While state and local appropriations per student increased for the eighth straight year in FY 2020, SHEEO analysts note that 2020 represents a high point in funding since the recession began in February 2020.
In addition to the recession, public institutions face an added constraint in the decline in net tuition revenue. Federal stimulus and relief funds are not a replacement for long-term state investments. Additionally, students of color and low-income students have been impacted the most by the pandemic.
SHEEO’s most recent report provides an analysis of funding for FY 2021 using data collected by Illinois State University’s College of Education Grapevine compilation. It’s important to note that this analysis is preliminary and not as thorough as the SHEEO annual report.
State appropriations for higher education declined $1.7 billion or 1.8% from FY 2020 to FY 2021. Federal stimulus funding due to the pandemic provided some relief from the decline with $337 million used by 10 states for higher education in FY 2020 to $1.9 billion used by 32 states in FY 2021.
The decline in tax appropriations for higher education in FY 2021 is similar to declines observed by SHEEO in previous recessions. Given the higher reliance on tuition in recent years, SHEEO analysts write that enrollment patterns will be an important data point for federal and state policymakers to track.
Much of the FY 2021 state appropriate decline occurred in the two-year sector. The two-year sector experienced a $457 million decline while four-year institution state support declined by only $63 million.
It’s hard to avoid the news about the Biden administration’s proposal to fund a free community college education for everyone. At the same time, as I understand the proposal, there will be certain conditions imposed on the states, primarily that funding for community colleges remain at the same level as it was prior to the federal funding.
Many people seem to forget that the U.S. government is the only entity that can print money and create deficit spending. Most state constitutions require a balanced budget. If the Biden proposal passes, there may be states that do not accept the benefit because of the strings attached.

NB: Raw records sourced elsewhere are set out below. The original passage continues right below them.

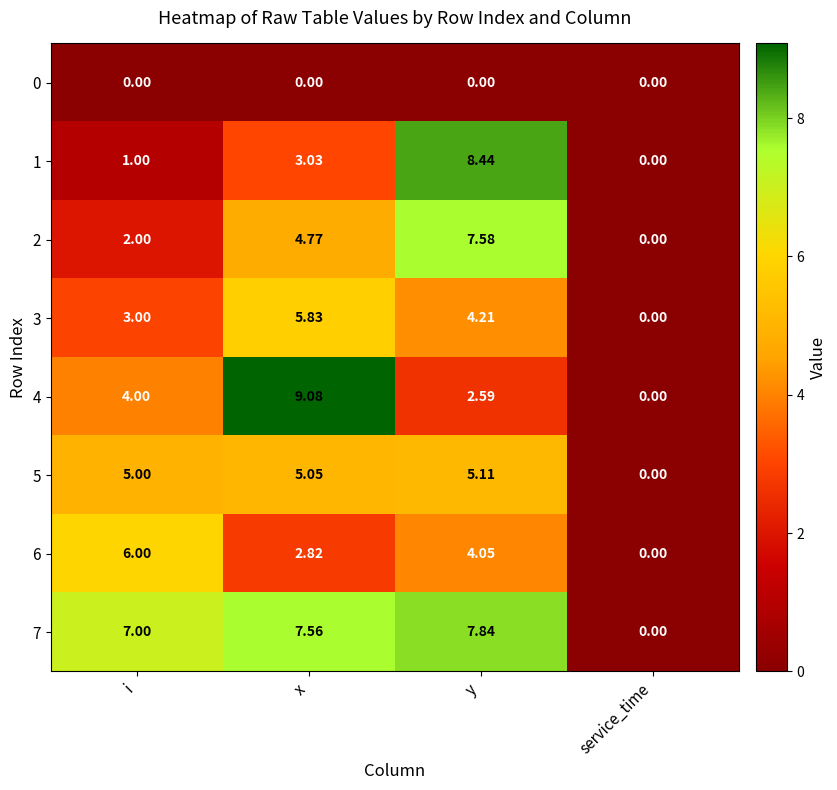

Which category has the highest value in the 7 series?

y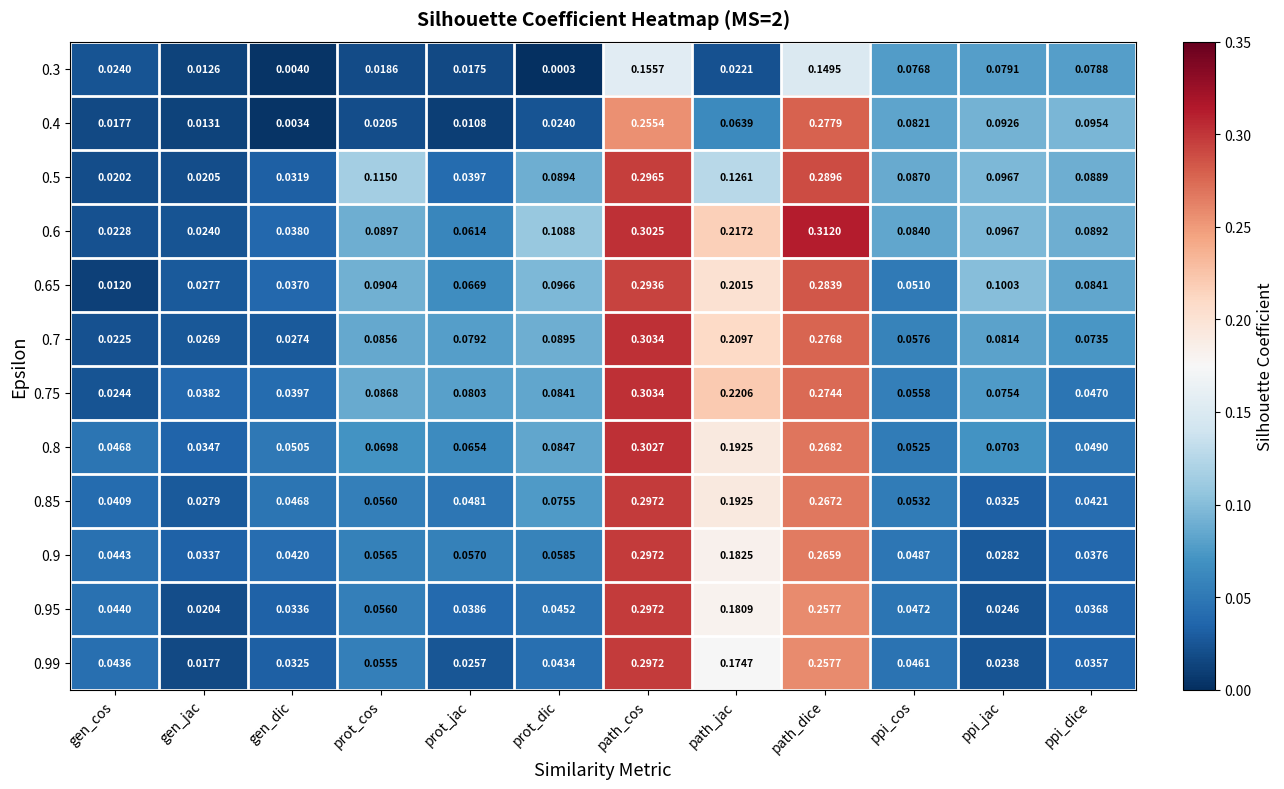

Where is 0.99 nearest to the value 0?

gen_jac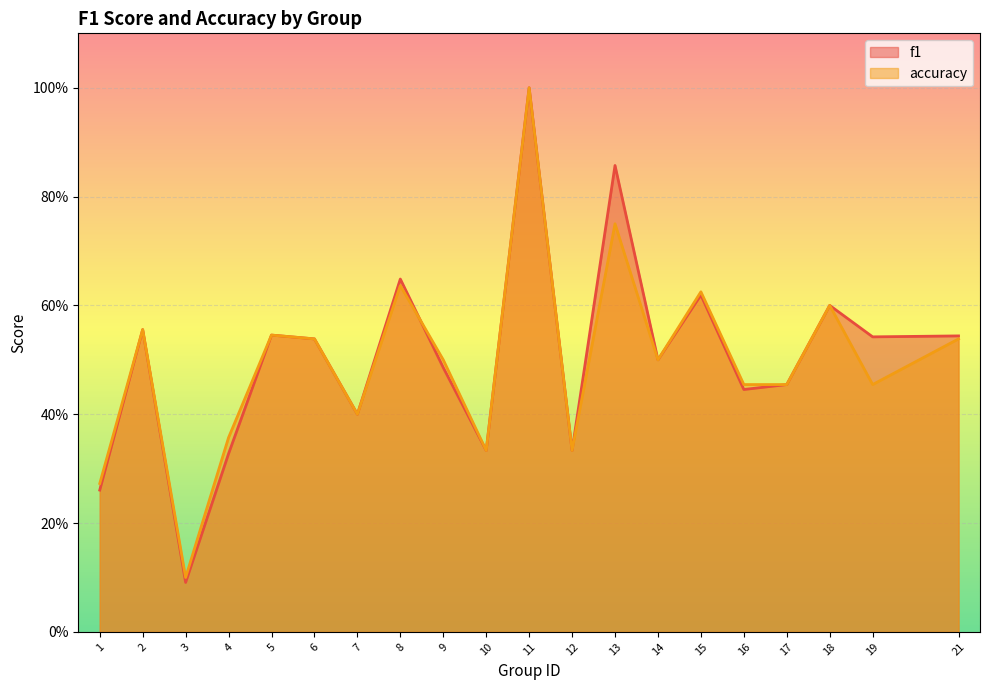

Which series has the largest range (max minus min)?

f1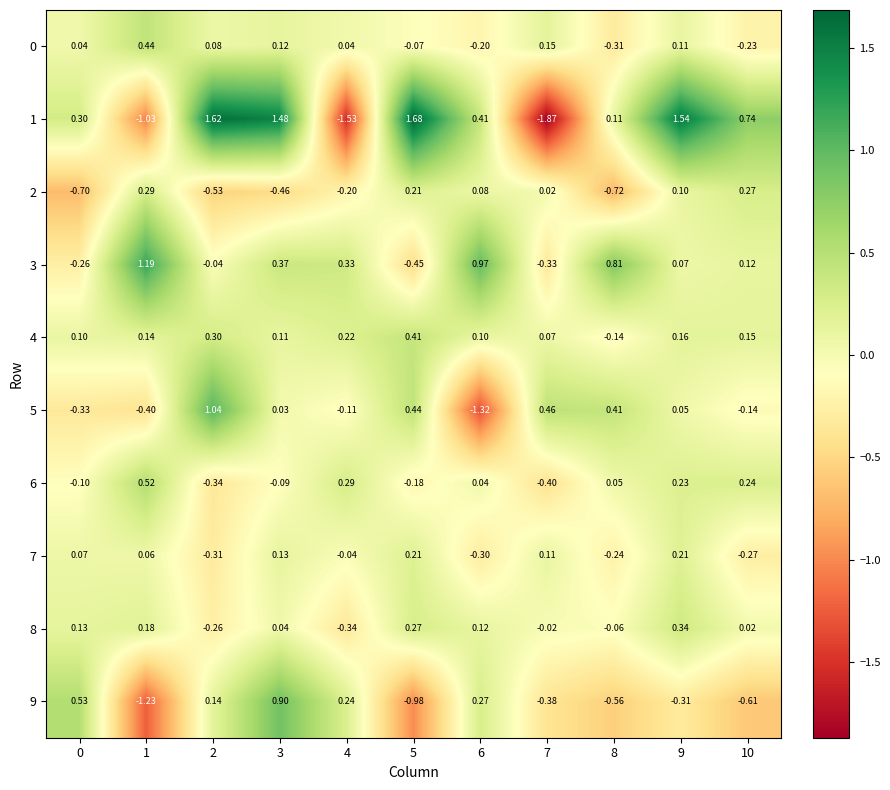

Is the value of 6 at 0 greater than the value of 8 at 9?

No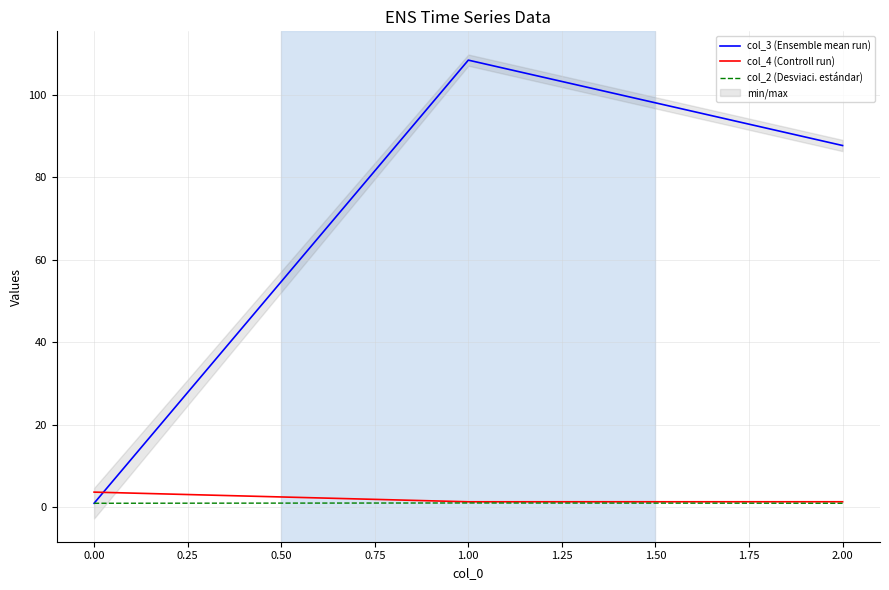

Count the col_4 (Controll run) values in the range 1 to 3.

2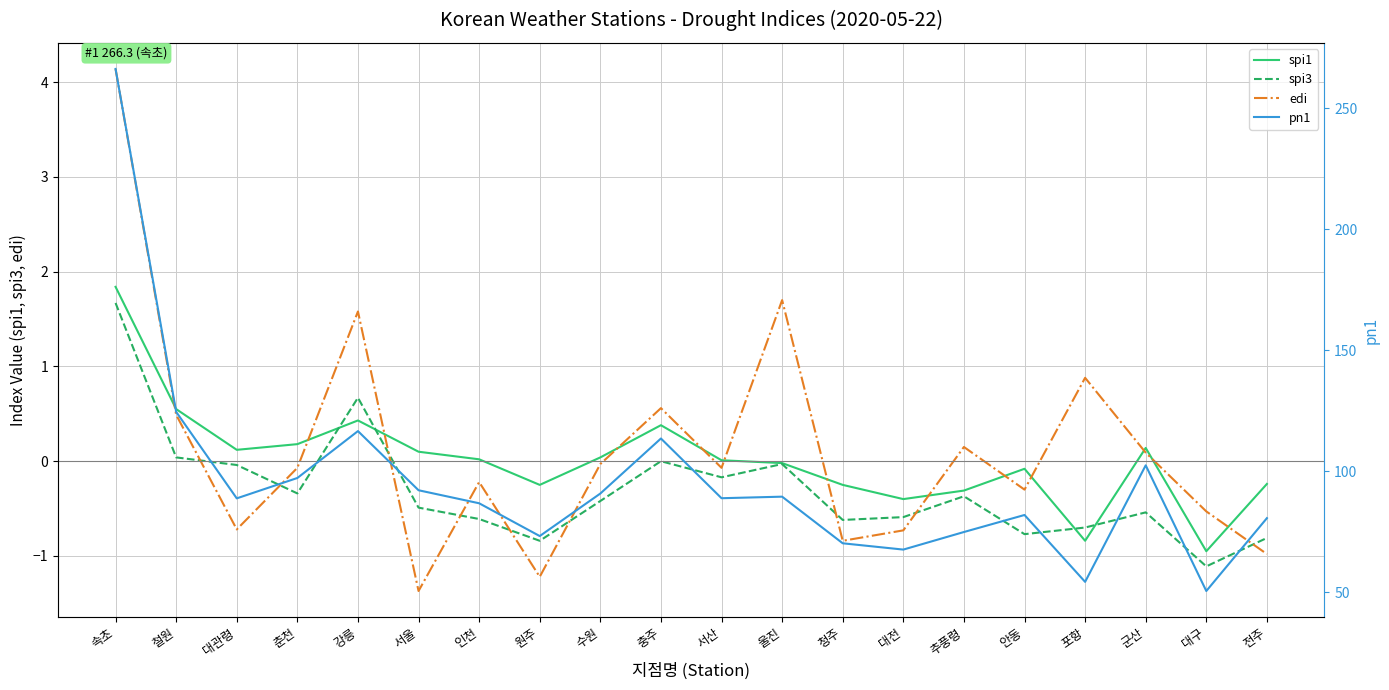

What is the value of the spi3 point at the 5th from the left?

0.7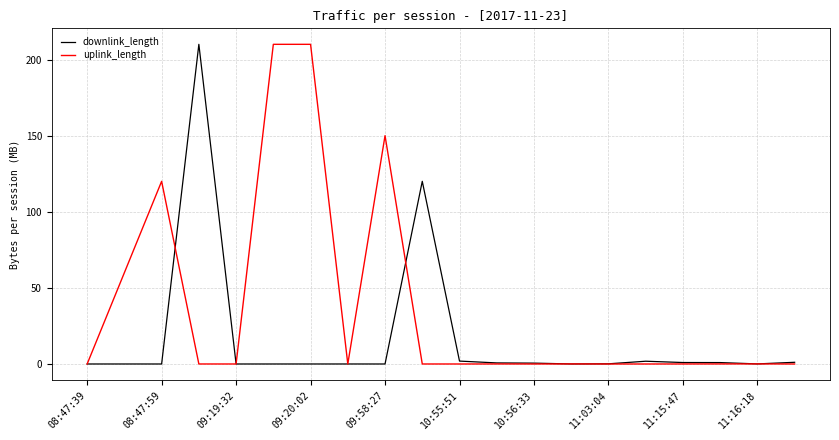

List the series in order of their overall mean, highest first.

uplink_length, downlink_length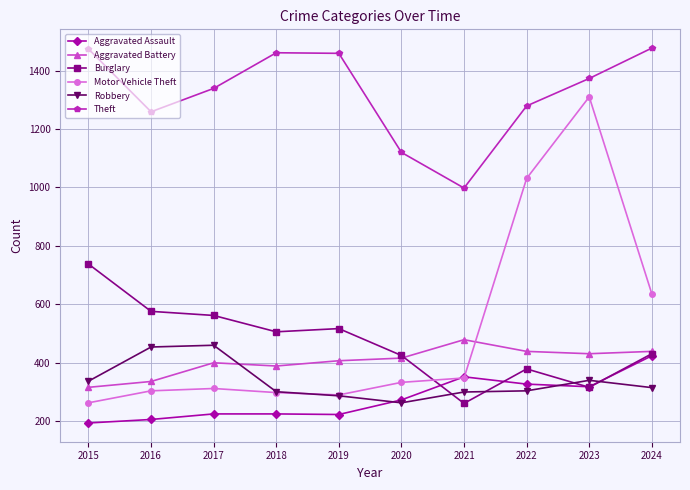

At which category does the chart reach its minimum across all series?

2015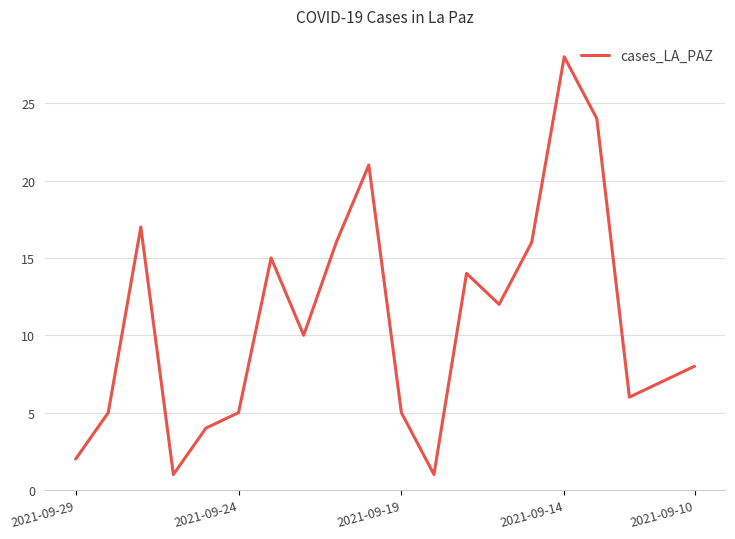

Reading right to left, transcribe all the data shown in this chart.

8	7	6	24	28	16	12	14	1	5	21	16	10	15	5	4	1	17	5	2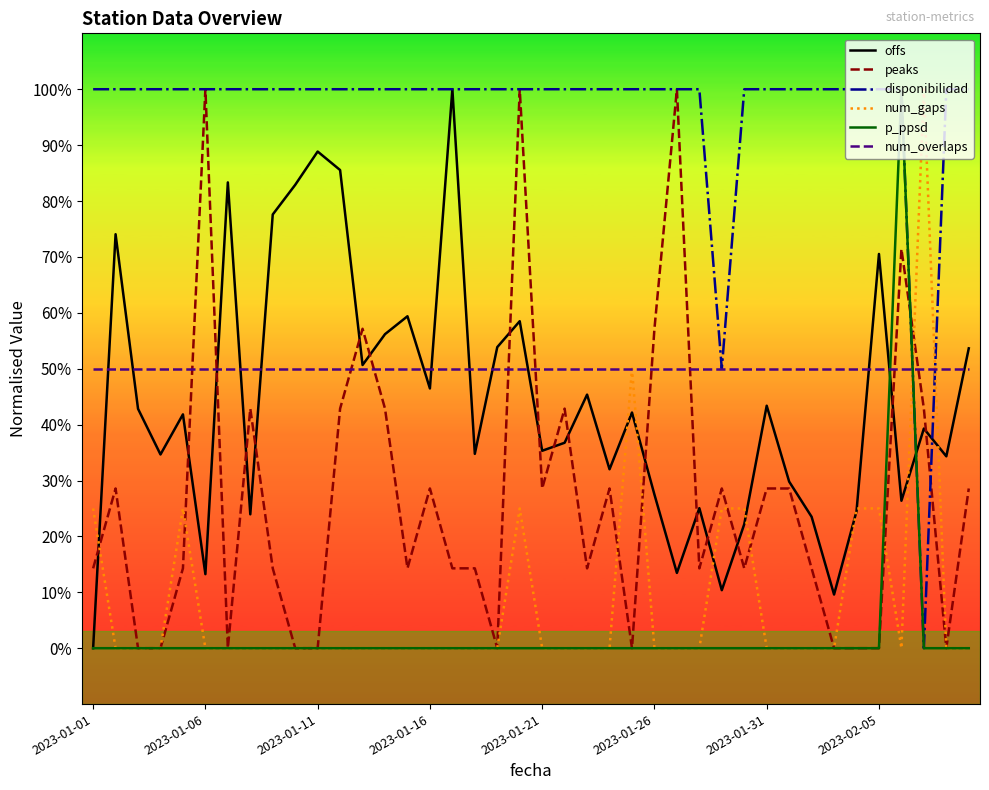

True or false: disponibilidad and num_gaps cross at least once.

True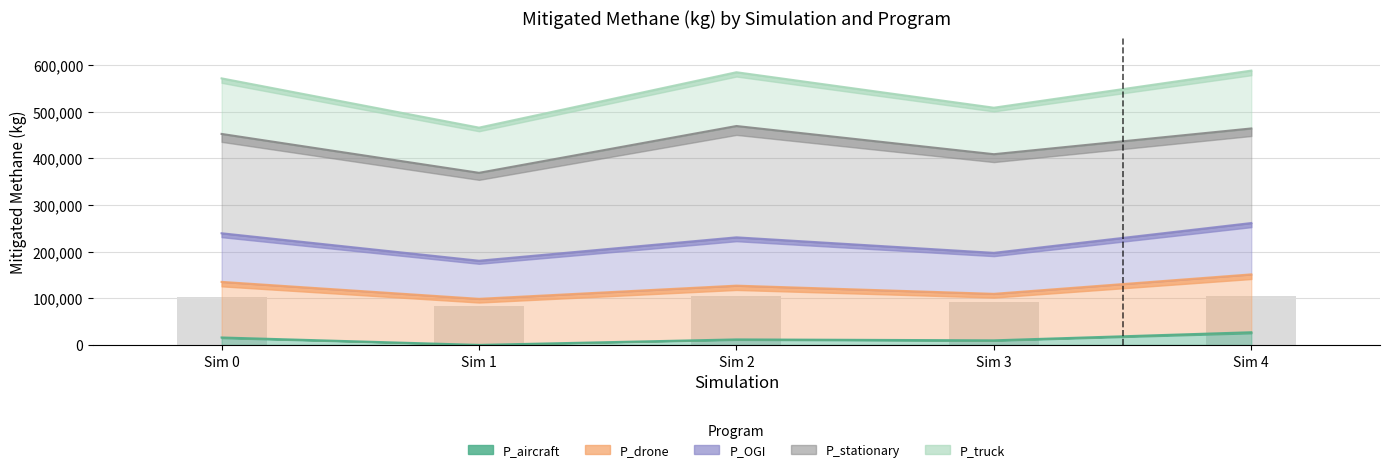

Where is P_OGI nearest to the value 526779?

3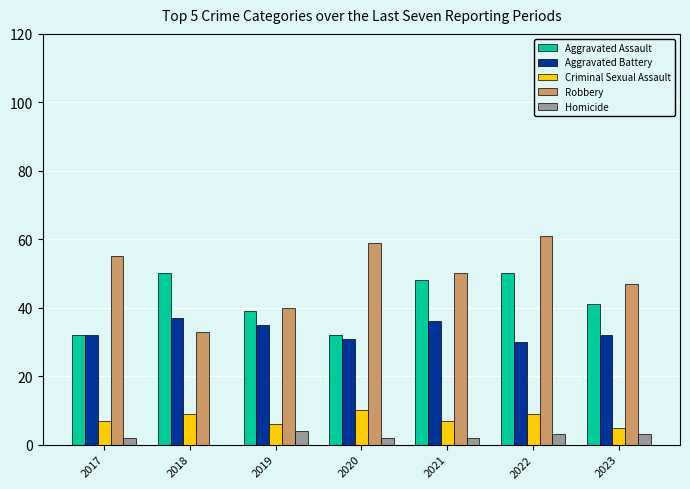

At which label is Robbery closest to 47?

2023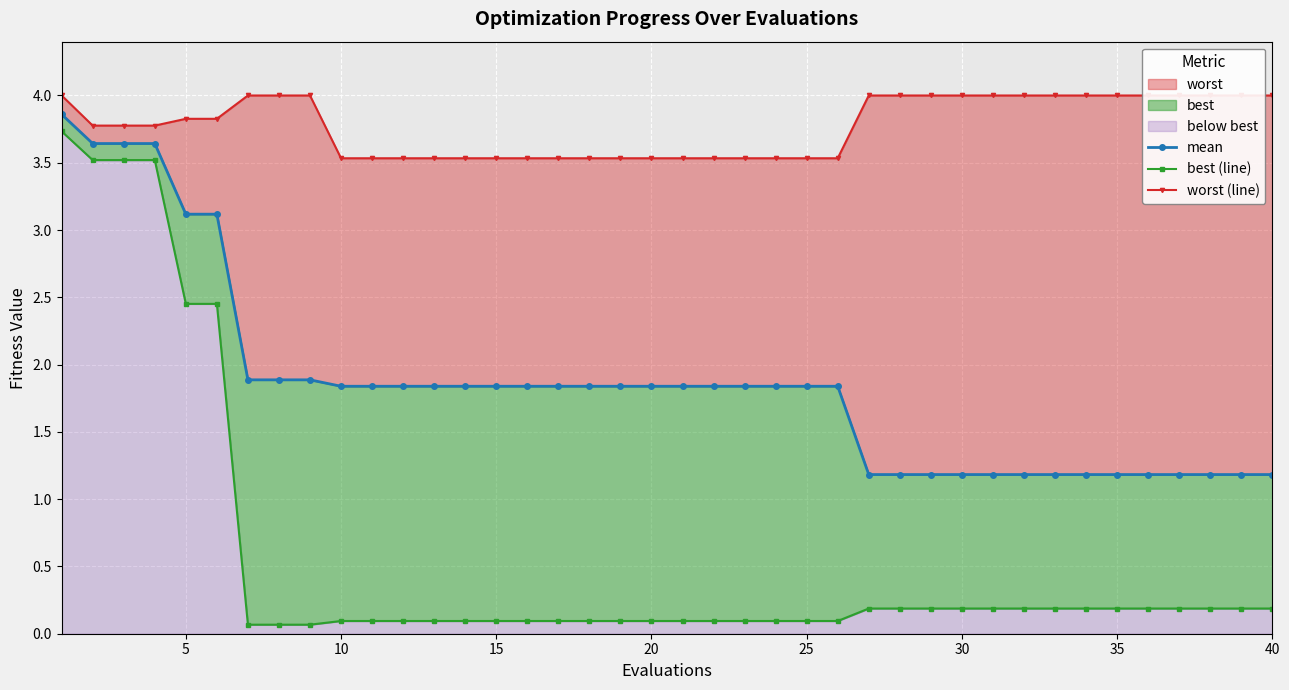

Is it true that worst (line) equals 1.7 at 10?

False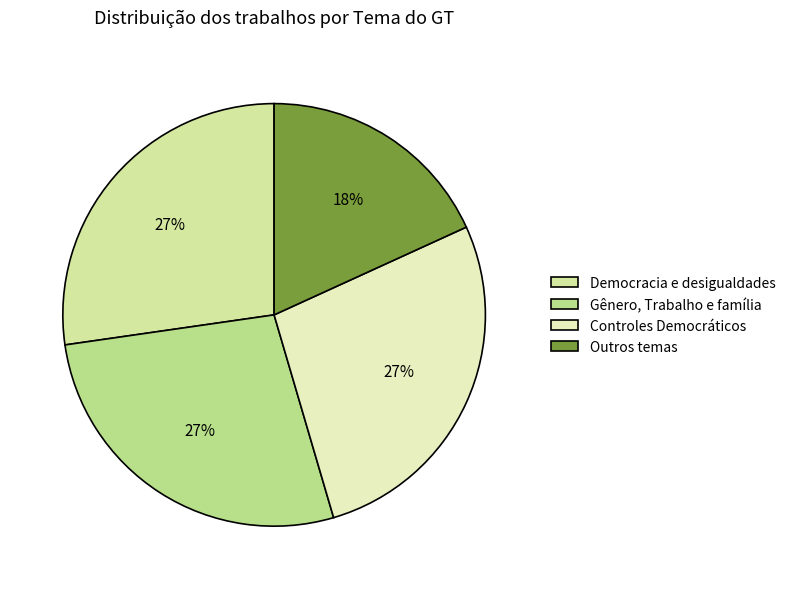

Combined, what portion of the pie is Democracia e desigualdades and Controles Democráticos?

54.5%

It’s also important to note that most state budgets mandate spending for Medicaid funding and for K-12 education. Higher education is not a mandated benefit to be covered by taxpayers. While the State Higher Education Executive Officers can ask that states consider the implications of reducing funding to higher education, it’s obvious from both the final 2020 report and the preliminary 2021 report that tuition revenue per student has increased and will likely continue to increase.
We’ve seen what’s happened to private institutions that have increased their tuition at rates higher than family incomes over the years. With states relying more and more on tuition, a similar fate is likely. It’s also likely that other educational or training options that provide an affordable pathway to employment will become an option selected by more students in the future.